Reproduce all of the records below, substituting "barcode" for each occurrence of "catalogue / barcode" and leaving everything else unchanged.

··· RECORDS FOR THE EXERCISE

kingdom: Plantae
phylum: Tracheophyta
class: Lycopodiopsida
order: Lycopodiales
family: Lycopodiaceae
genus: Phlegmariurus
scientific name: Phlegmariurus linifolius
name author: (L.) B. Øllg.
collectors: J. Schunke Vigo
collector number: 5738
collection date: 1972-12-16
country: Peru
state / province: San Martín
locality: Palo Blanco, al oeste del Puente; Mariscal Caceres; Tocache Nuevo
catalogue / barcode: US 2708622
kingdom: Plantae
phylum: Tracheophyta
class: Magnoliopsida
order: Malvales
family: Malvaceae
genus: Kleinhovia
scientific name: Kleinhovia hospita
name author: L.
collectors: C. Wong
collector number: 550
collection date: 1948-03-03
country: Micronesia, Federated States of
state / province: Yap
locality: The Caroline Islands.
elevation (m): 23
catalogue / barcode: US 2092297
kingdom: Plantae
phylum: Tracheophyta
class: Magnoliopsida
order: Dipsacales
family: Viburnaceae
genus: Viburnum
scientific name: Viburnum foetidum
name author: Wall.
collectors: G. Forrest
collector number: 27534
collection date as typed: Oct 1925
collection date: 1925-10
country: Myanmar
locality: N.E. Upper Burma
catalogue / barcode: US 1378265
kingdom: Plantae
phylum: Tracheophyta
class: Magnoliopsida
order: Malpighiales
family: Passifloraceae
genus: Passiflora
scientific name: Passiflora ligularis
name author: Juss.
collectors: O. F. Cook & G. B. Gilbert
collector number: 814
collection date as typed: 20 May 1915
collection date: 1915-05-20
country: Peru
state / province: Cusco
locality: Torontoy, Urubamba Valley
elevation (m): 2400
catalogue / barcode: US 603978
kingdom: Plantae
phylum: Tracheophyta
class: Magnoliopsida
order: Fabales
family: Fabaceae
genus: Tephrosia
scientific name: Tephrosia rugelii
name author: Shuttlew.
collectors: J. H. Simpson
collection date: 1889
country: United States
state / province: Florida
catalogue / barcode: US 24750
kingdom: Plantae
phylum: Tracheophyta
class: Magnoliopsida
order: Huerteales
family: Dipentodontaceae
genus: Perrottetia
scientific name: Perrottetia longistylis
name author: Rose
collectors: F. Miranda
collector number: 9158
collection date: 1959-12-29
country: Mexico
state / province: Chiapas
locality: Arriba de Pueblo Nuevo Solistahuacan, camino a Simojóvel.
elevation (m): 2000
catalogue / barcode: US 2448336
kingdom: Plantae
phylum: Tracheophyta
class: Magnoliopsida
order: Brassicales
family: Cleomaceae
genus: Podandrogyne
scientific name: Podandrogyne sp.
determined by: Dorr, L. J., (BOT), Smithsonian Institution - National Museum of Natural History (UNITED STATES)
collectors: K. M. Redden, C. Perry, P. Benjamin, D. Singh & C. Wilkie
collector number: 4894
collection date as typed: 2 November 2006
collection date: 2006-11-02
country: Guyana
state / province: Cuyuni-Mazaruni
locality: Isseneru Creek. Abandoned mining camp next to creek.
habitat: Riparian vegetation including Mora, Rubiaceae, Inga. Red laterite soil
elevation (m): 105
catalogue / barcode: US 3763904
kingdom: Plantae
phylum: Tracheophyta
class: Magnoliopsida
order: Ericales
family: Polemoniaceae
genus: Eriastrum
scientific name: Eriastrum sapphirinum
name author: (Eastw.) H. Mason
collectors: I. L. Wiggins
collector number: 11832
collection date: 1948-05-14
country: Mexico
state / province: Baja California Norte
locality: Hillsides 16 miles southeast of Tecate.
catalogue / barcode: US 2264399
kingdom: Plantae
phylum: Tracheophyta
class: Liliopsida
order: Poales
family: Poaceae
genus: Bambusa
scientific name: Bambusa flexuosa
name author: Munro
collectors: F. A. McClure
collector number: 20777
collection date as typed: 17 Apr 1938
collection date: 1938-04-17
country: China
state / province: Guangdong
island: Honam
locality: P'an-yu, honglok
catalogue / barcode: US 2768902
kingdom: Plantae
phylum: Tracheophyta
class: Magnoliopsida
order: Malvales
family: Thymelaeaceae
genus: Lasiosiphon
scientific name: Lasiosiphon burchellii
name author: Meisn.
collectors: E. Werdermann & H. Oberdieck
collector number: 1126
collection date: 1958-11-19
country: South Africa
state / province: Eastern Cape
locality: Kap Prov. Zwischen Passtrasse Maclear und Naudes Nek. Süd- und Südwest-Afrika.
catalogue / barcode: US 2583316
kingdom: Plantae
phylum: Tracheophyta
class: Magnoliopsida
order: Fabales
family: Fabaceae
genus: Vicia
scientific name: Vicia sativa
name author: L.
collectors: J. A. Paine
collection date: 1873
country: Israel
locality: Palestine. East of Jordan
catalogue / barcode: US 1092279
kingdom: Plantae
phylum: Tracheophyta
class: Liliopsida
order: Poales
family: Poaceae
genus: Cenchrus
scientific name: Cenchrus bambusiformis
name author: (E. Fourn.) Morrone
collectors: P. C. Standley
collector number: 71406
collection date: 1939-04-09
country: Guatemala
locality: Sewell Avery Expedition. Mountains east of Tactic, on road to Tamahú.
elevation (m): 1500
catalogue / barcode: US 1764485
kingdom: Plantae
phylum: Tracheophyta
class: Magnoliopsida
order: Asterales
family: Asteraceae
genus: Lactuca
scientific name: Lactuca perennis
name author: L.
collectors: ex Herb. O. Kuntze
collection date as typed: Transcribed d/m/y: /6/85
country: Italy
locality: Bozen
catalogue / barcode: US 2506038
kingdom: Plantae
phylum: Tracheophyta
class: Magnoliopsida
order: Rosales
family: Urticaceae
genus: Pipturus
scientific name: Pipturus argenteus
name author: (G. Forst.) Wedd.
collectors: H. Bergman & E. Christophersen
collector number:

······

**SOLUTION TO THIS PROBLEM:**
kingdom: Plantae
phylum: Tracheophyta
class: Lycopodiopsida
order: Lycopodiales
family: Lycopodiaceae
genus: Phlegmariurus
scientific name: Phlegmariurus linifolius
name author: (L.) B. Øllg.
collectors: J. Schunke Vigo
collector number: 5738
collection date: 1972-12-16
country: Peru
state / province: San Martín
locality: Palo Blanco, al oeste del Puente; Mariscal Caceres; Tocache Nuevo
barcode: US 2708622
kingdom: Plantae
phylum: Tracheophyta
class: Magnoliopsida
order: Malvales
family: Malvaceae
genus: Kleinhovia
scientific name: Kleinhovia hospita
name author: L.
collectors: C. Wong
collector number: 550
collection date: 1948-03-03
country: Micronesia, Federated States of
state / province: Yap
locality: The Caroline Islands.
elevation (m): 23
barcode: US 2092297
kingdom: Plantae
phylum: Tracheophyta
class: Magnoliopsida
order: Dipsacales
family: Viburnaceae
genus: Viburnum
scientific name: Viburnum foetidum
name author: Wall.
collectors: G. Forrest
collector number: 27534
collection date as typed: Oct 1925
collection date: 1925-10
country: Myanmar
locality: N.E. Upper Burma
barcode: US 1378265
kingdom: Plantae
phylum: Tracheophyta
class: Magnoliopsida
order: Malpighiales
family: Passifloraceae
genus: Passiflora
scientific name: Passiflora ligularis
name author: Juss.
collectors: O. F. Cook & G. B. Gilbert
collector number: 814
collection date as typed: 20 May 1915
collection date: 1915-05-20
country: Peru
state / province: Cusco
locality: Torontoy, Urubamba Valley
elevation (m): 2400
barcode: US 603978
kingdom: Plantae
phylum: Tracheophyta
class: Magnoliopsida
order: Fabales
family: Fabaceae
genus: Tephrosia
scientific name: Tephrosia rugelii
name author: Shuttlew.
collectors: J. H. Simpson
collection date: 1889
country: United States
state / province: Florida
barcode: US 24750
kingdom: Plantae
phylum: Tracheophyta
class: Magnoliopsida
order: Huerteales
family: Dipentodontaceae
genus: Perrottetia
scientific name: Perrottetia longistylis
name author: Rose
collectors: F. Miranda
collector number: 9158
collection date: 1959-12-29
country: Mexico
state / province: Chiapas
locality: Arriba de Pueblo Nuevo Solistahuacan, camino a Simojóvel.
elevation (m): 2000
barcode: US 2448336
kingdom: Plantae
phylum: Tracheophyta
class: Magnoliopsida
order: Brassicales
family: Cleomaceae
genus: Podandrogyne
scientific name: Podandrogyne sp.
determined by: Dorr, L. J., (BOT), Smithsonian Institution - National Museum of Natural History (UNITED STATES)
collectors: K. M. Redden, C. Perry, P. Benjamin, D. Singh & C. Wilkie
collector number: 4894
collection date as typed: 2 November 2006
collection date: 2006-11-02
country: Guyana
state / province: Cuyuni-Mazaruni
locality: Isseneru Creek. Abandoned mining camp next to creek.
habitat: Riparian vegetation including Mora, Rubiaceae, Inga. Red laterite soil
elevation (m): 105
barcode: US 3763904
kingdom: Plantae
phylum: Tracheophyta
class: Magnoliopsida
order: Ericales
family: Polemoniaceae
genus: Eriastrum
scientific name: Eriastrum sapphirinum
name author: (Eastw.) H. Mason
collectors: I. L. Wiggins
collector number: 11832
collection date: 1948-05-14
country: Mexico
state / province: Baja California Norte
locality: Hillsides 16 miles southeast of Tecate.
barcode: US 2264399
kingdom: Plantae
phylum: Tracheophyta
class: Liliopsida
order: Poales
family: Poaceae
genus: Bambusa
scientific name: Bambusa flexuosa
name author: Munro
collectors: F. A. McClure
collector number: 20777
collection date as typed: 17 Apr 1938
collection date: 1938-04-17
country: China
state / province: Guangdong
island: Honam
locality: P'an-yu, honglok
barcode: US 2768902
kingdom: Plantae
phylum: Tracheophyta
class: Magnoliopsida
order: Malvales
family: Thymelaeaceae
genus: Lasiosiphon
scientific name: Lasiosiphon burchellii
name author: Meisn.
collectors: E. Werdermann & H. Oberdieck
collector number: 1126
collection date: 1958-11-19
country: South Africa
state / province: Eastern Cape
locality: Kap Prov. Zwischen Passtrasse Maclear und Naudes Nek. Süd- und Südwest-Afrika.
barcode: US 2583316
kingdom: Plantae
phylum: Tracheophyta
class: Magnoliopsida
order: Fabales
family: Fabaceae
genus: Vicia
scientific name: Vicia sativa
name author: L.
collectors: J. A. Paine
collection date: 1873
country: Israel
locality: Palestine. East of Jordan
barcode: US 1092279
kingdom: Plantae
phylum: Tracheophyta
class: Liliopsida
order: Poales
family: Poaceae
genus: Cenchrus
scientific name: Cenchrus bambusiformis
name author: (E. Fourn.) Morrone
collectors: P. C. Standley
collector number: 71406
collection date: 1939-04-09
country: Guatemala
locality: Sewell Avery Expedition. Mountains east of Tactic, on road to Tamahú.
elevation (m): 1500
barcode: US 1764485
kingdom: Plantae
phylum: Tracheophyta
class: Magnoliopsida
order: Asterales
family: Asteraceae
genus: Lactuca
scientific name: Lactuca perennis
name author: L.
collectors: ex Herb. O. Kuntze
collection date as typed: Transcribed d/m/y: /6/85
country: Italy
locality: Bozen
barcode: US 2506038
kingdom: Plantae
phylum: Tracheophyta
class: Magnoliopsida
order: Rosales
family: Urticaceae
genus: Pipturus
scientific name: Pipturus argenteus
name author: (G. Forst.) Wedd.
collectors: H. Bergman & E. Christophersen
collector number:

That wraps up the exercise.